▸ **Assignment**: Identify each line in the records below that contains the string "JSON", and copy every such line in full.

▸ **Records for this exercise**:
====

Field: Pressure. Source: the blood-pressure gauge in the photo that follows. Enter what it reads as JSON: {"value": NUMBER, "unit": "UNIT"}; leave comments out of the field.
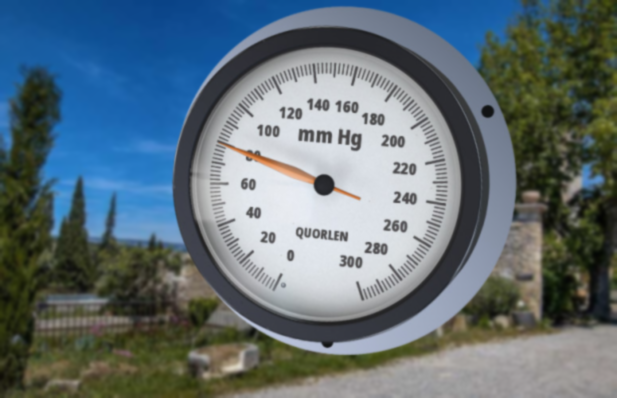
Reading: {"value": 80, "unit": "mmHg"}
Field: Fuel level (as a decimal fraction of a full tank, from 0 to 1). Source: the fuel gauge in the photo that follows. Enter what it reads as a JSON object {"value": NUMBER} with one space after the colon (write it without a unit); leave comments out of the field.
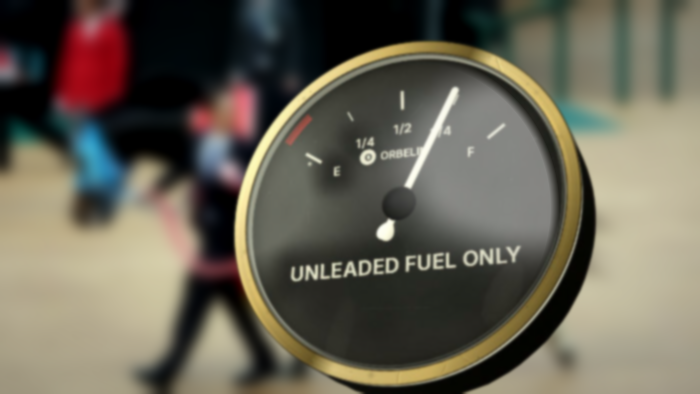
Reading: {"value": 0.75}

====

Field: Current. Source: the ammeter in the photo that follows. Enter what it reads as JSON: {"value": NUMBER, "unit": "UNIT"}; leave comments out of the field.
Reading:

====

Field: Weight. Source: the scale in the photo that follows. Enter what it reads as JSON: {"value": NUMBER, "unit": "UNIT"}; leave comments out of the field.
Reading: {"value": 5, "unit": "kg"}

====

▸ **Response**:
Field: Pressure. Source: the blood-pressure gauge in the photo that follows. Enter what it reads as JSON: {"value": NUMBER, "unit": "UNIT"}; leave comments out of the field.
Field: Fuel level (as a decimal fraction of a full tank, from 0 to 1). Source: the fuel gauge in the photo that follows. Enter what it reads as a JSON object {"value": NUMBER} with one space after the colon (write it without a unit); leave comments out of the field.
Field: Current. Source: the ammeter in the photo that follows. Enter what it reads as JSON: {"value": NUMBER, "unit": "UNIT"}; leave comments out of the field.
Field: Weight. Source: the scale in the photo that follows. Enter what it reads as JSON: {"value": NUMBER, "unit": "UNIT"}; leave comments out of the field.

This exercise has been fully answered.